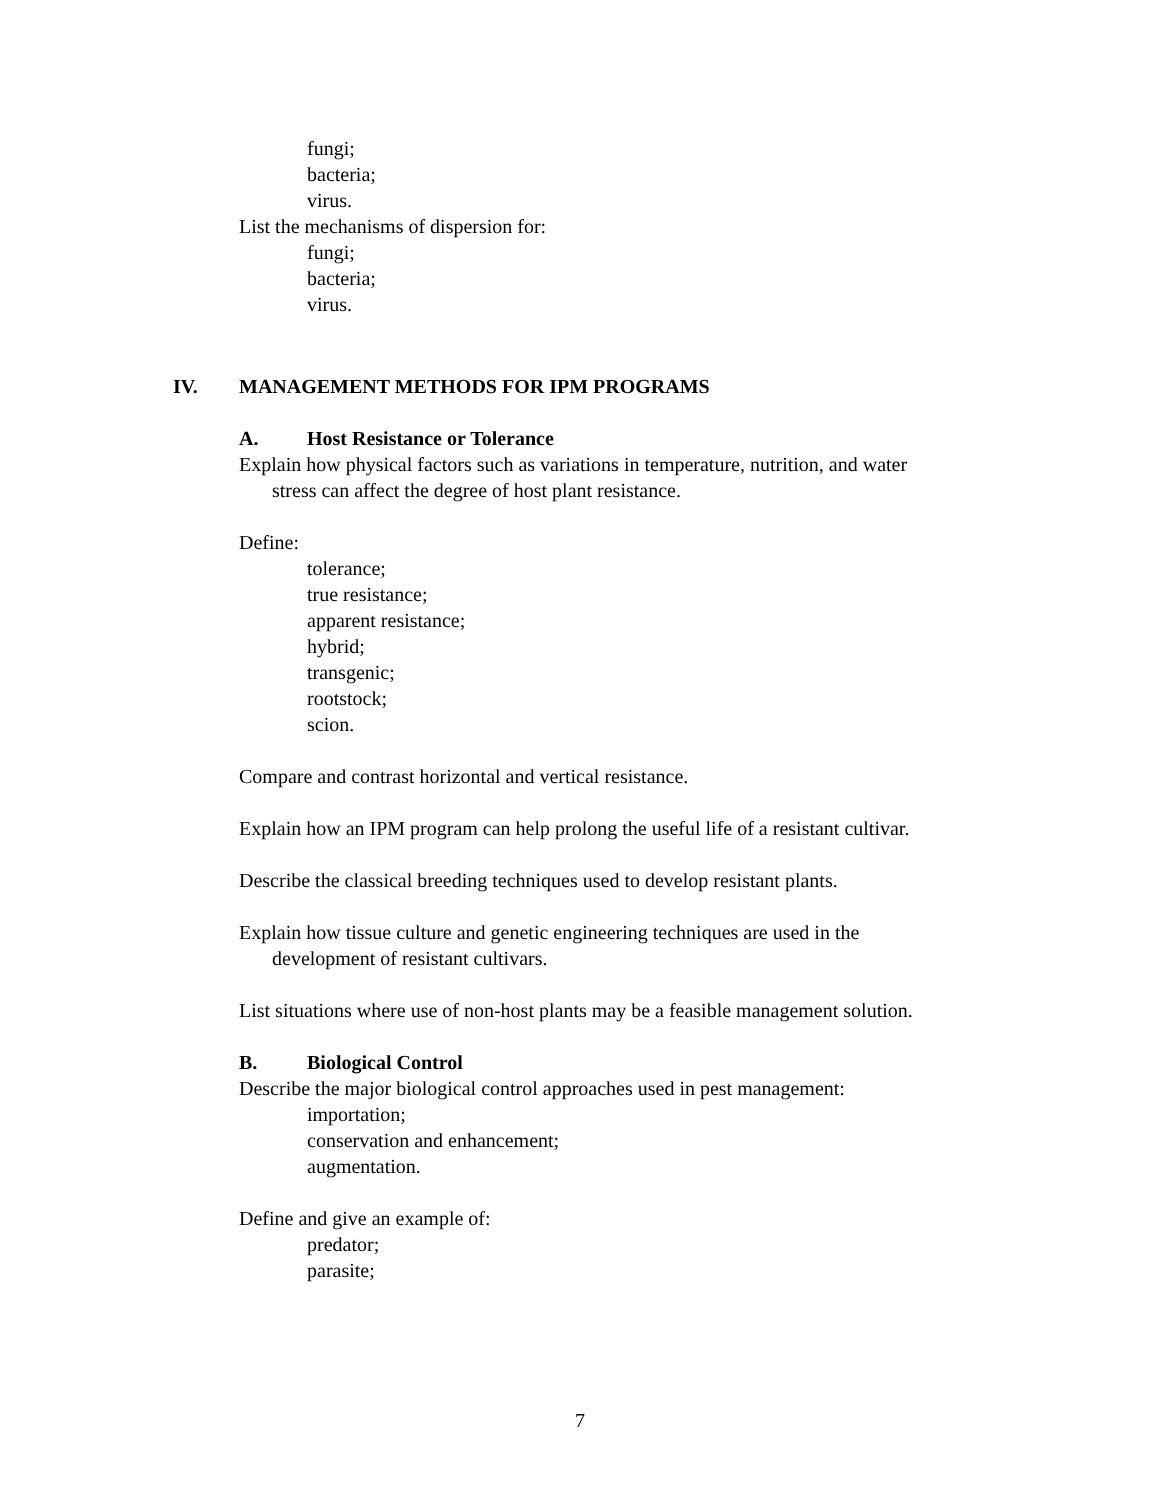fungi;
bacteria;
virus.
List the mechanisms of dispersion for:
fungi;
bacteria;
virus.
IV. MANAGEMENT METHODS FOR IPM PROGRAMS
A. Host Resistance or Tolerance
Explain how physical factors such as variations in temperature, nutrition, and water stress can affect the degree of host plant resistance.
Define:
tolerance;
true resistance;
apparent resistance;
hybrid;
transgenic;
rootstock;
scion.
Compare and contrast horizontal and vertical resistance.
Explain how an IPM program can help prolong the useful life of a resistant cultivar.
Describe the classical breeding techniques used to develop resistant plants.
Explain how tissue culture and genetic engineering techniques are used in the development of resistant cultivars.
List situations where use of non-host plants may be a feasible management solution.
B. Biological Control
Describe the major biological control approaches used in pest management:
importation;
conservation and enhancement;
augmentation.
Define and give an example of:
predator;
parasite;
7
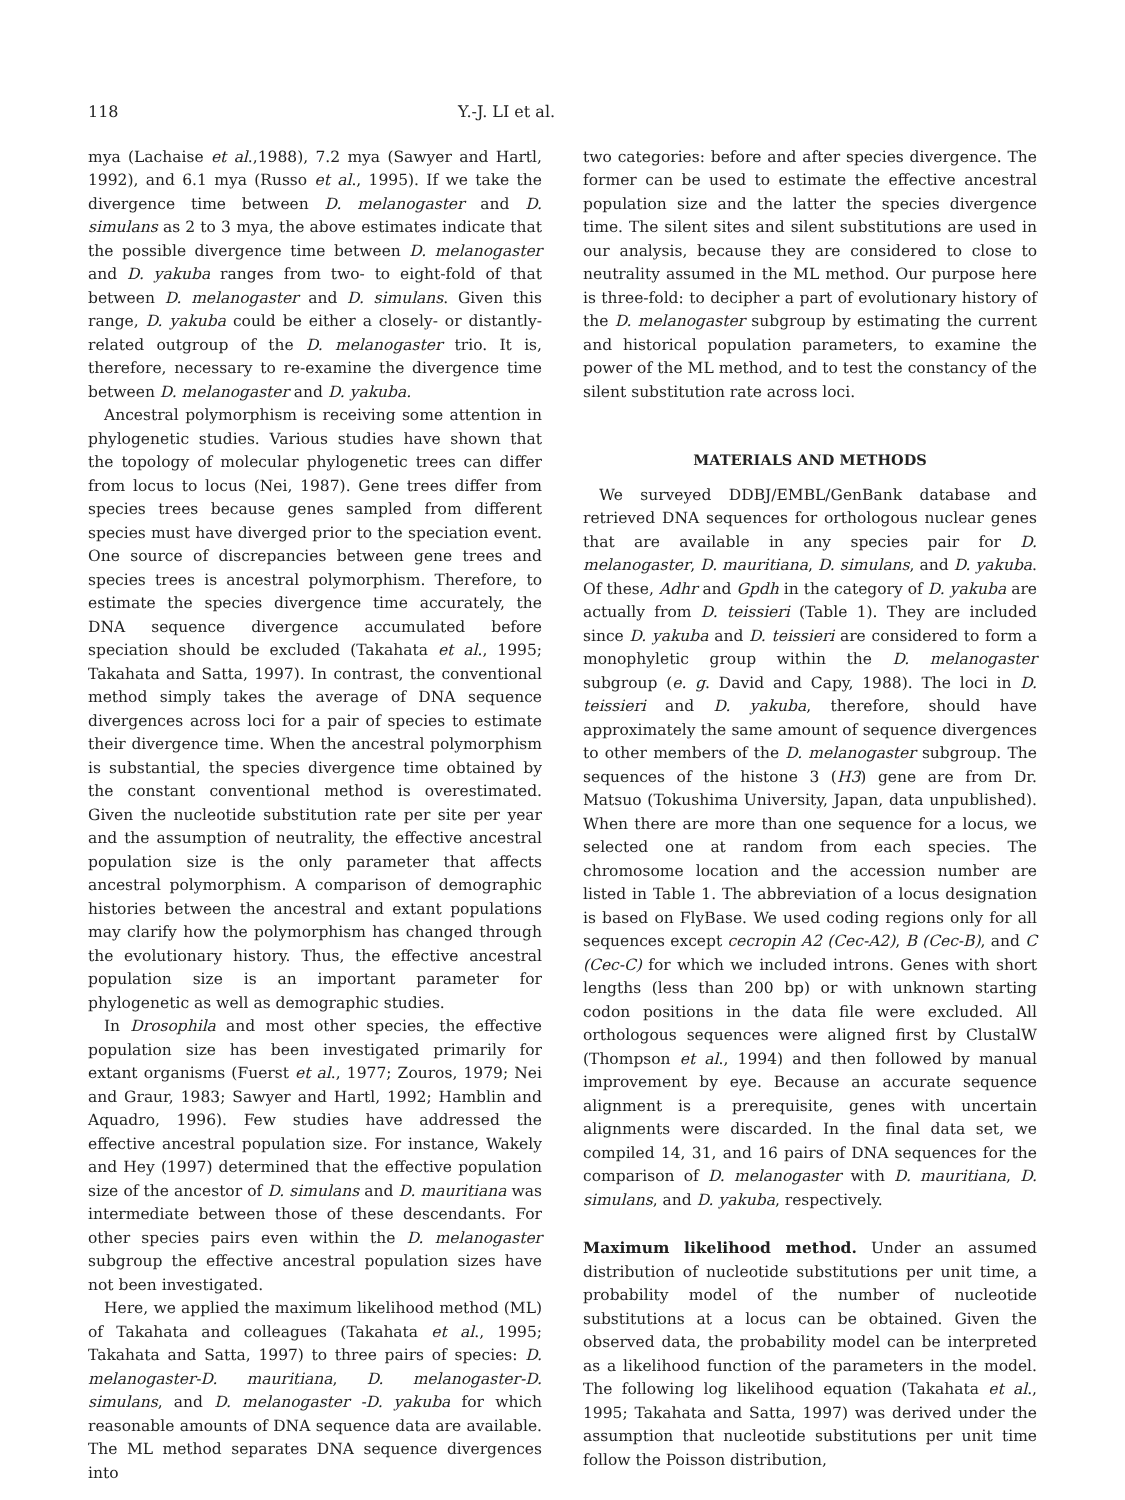118 Y.-J. LI et al.
mya (Lachaise et al.,1988), 7.2 mya (Sawyer and Hartl, 1992), and 6.1 mya (Russo et al., 1995). If we take the divergence time between D. melanogaster and D. simulans as 2 to 3 mya, the above estimates indicate that the possible divergence time between D. melanogaster and D. yakuba ranges from two- to eight-fold of that between D. melanogaster and D. simulans. Given this range, D. yakuba could be either a closely- or distantly-related outgroup of the D. melanogaster trio. It is, therefore, necessary to re-examine the divergence time between D. melanogaster and D. yakuba.
Ancestral polymorphism is receiving some attention in phylogenetic studies. Various studies have shown that the topology of molecular phylogenetic trees can differ from locus to locus (Nei, 1987). Gene trees differ from species trees because genes sampled from different species must have diverged prior to the speciation event. One source of discrepancies between gene trees and species trees is ancestral polymorphism. Therefore, to estimate the species divergence time accurately, the DNA sequence divergence accumulated before speciation should be excluded (Takahata et al., 1995; Takahata and Satta, 1997). In contrast, the conventional method simply takes the average of DNA sequence divergences across loci for a pair of species to estimate their divergence time. When the ancestral polymorphism is substantial, the species divergence time obtained by the constant conventional method is overestimated. Given the nucleotide substitution rate per site per year and the assumption of neutrality, the effective ancestral population size is the only parameter that affects ancestral polymorphism. A comparison of demographic histories between the ancestral and extant populations may clarify how the polymorphism has changed through the evolutionary history. Thus, the effective ancestral population size is an important parameter for phylogenetic as well as demographic studies.
In Drosophila and most other species, the effective population size has been investigated primarily for extant organisms (Fuerst et al., 1977; Zouros, 1979; Nei and Graur, 1983; Sawyer and Hartl, 1992; Hamblin and Aquadro, 1996). Few studies have addressed the effective ancestral population size. For instance, Wakely and Hey (1997) determined that the effective population size of the ancestor of D. simulans and D. mauritiana was intermediate between those of these descendants. For other species pairs even within the D. melanogaster subgroup the effective ancestral population sizes have not been investigated.
Here, we applied the maximum likelihood method (ML) of Takahata and colleagues (Takahata et al., 1995; Takahata and Satta, 1997) to three pairs of species: D. melanogaster-D. mauritiana, D. melanogaster-D. simulans, and D. melanogaster -D. yakuba for which reasonable amounts of DNA sequence data are available. The ML method separates DNA sequence divergences into
two categories: before and after species divergence. The former can be used to estimate the effective ancestral population size and the latter the species divergence time. The silent sites and silent substitutions are used in our analysis, because they are considered to close to neutrality assumed in the ML method. Our purpose here is three-fold: to decipher a part of evolutionary history of the D. melanogaster subgroup by estimating the current and historical population parameters, to examine the power of the ML method, and to test the constancy of the silent substitution rate across loci.
MATERIALS AND METHODS
We surveyed DDBJ/EMBL/GenBank database and retrieved DNA sequences for orthologous nuclear genes that are available in any species pair for D. melanogaster, D. mauritiana, D. simulans, and D. yakuba. Of these, Adhr and Gpdh in the category of D. yakuba are actually from D. teissieri (Table 1). They are included since D. yakuba and D. teissieri are considered to form a monophyletic group within the D. melanogaster subgroup (e. g. David and Capy, 1988). The loci in D. teissieri and D. yakuba, therefore, should have approximately the same amount of sequence divergences to other members of the D. melanogaster subgroup. The sequences of the histone 3 (H3) gene are from Dr. Matsuo (Tokushima University, Japan, data unpublished). When there are more than one sequence for a locus, we selected one at random from each species. The chromosome location and the accession number are listed in Table 1. The abbreviation of a locus designation is based on FlyBase. We used coding regions only for all sequences except cecropin A2 (Cec-A2), B (Cec-B), and C (Cec-C) for which we included introns. Genes with short lengths (less than 200 bp) or with unknown starting codon positions in the data file were excluded. All orthologous sequences were aligned first by ClustalW (Thompson et al., 1994) and then followed by manual improvement by eye. Because an accurate sequence alignment is a prerequisite, genes with uncertain alignments were discarded. In the final data set, we compiled 14, 31, and 16 pairs of DNA sequences for the comparison of D. melanogaster with D. mauritiana, D. simulans, and D. yakuba, respectively.
Maximum likelihood method. Under an assumed distribution of nucleotide substitutions per unit time, a probability model of the number of nucleotide substitutions at a locus can be obtained. Given the observed data, the probability model can be interpreted as a likelihood function of the parameters in the model. The following log likelihood equation (Takahata et al., 1995; Takahata and Satta, 1997) was derived under the assumption that nucleotide substitutions per unit time follow the Poisson distribution,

= = = = =

Your instructions:
Every line above that holds "Sawyer" should be tallied; answer with the total alone.

Response to this task:
2